Errors in the weighting should be random and so average out. And, in fact, if you changed the poll group every time you wouldn't have seen the systematic bias. As the article says, you might see more volatility (which is error, for sure) but you'd also average closer to the "truth" over an unweighted sample. To a large extent it's bad luck--there was maybe one chance in 20 of getting a Republican young African American male. In that analysis it's sticking with the one group that is really causing the errors.

It's really a challenging situation I think. So few people answer polls now that I suspect weighting is very important to have any chance of predicting anything. Otherwise the bias in your sample far outweighs the error added by the weighting.

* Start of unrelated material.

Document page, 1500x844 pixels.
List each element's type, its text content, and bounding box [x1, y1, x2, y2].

My layperson's take is the article does a great job explaining what's wrong with the LA Times poll and a few of the other challenges, but there are a lot of other ways you can be wrong as well if you don't try this stuff. Which is why everyone does it, albeit in a much less extreme way.
posted by mark k at 6:29 PM on October 12, 2016 [1 favorite]


Just saw Gelman has a post on this; in the update he actually quotes one of the pollsters on an issue relevant to the uncertainty:
The result is that a few individuals from groups such as those who are less represented in polling samples and thus have higher weighting factors, can shift the subgroup graphs when they participate. However, they contribute to an unbiased (but possibly noisier) estimate of the outcomes for the overall population.

Our confidence intervals (the grey zones) take into account the effect of weights. So if someone with a big weight participates the confidence interval tends to go up.
posted by mark k at 6:48 PM on October 12, 2016 [2 favorites]


Errors in the weights are probably not a huge source of bias, but every political poll will still be biased to some degree. Even with perfect knowledge of response rate among some demographic group vs. the fraction of voters in that group, being reachable (via land line?), willing to respond, and responding truthfully may all be correlated with political preference among those in the group. And the only source of truth for estimating this bias is past election results, which only give you geographic breakdowns that mix the demographic factors.
posted by mubba at 7:47 AM on October 13, 2016 [1 favorite]


It's not like someone who gives Trump a 90 has 50% more of a vote than someone who gives Clinton a 60, but this is how those responses are reflected, as far as I can tell from their FAQ.

The other thing is that they won't necessarily have made up their minds by election day. And if they still go out and vote, they're going to have to make a choice through that uncertainty.

I think I'd prefer it if the poll was trying to answer the question "if election day was today, how would you vote?" Add in a "stay home" option. The poll taken the day before election day should basically predict the outcome. Whereas a poll allowing people to express their degree of indecision may be way off even on election day itself.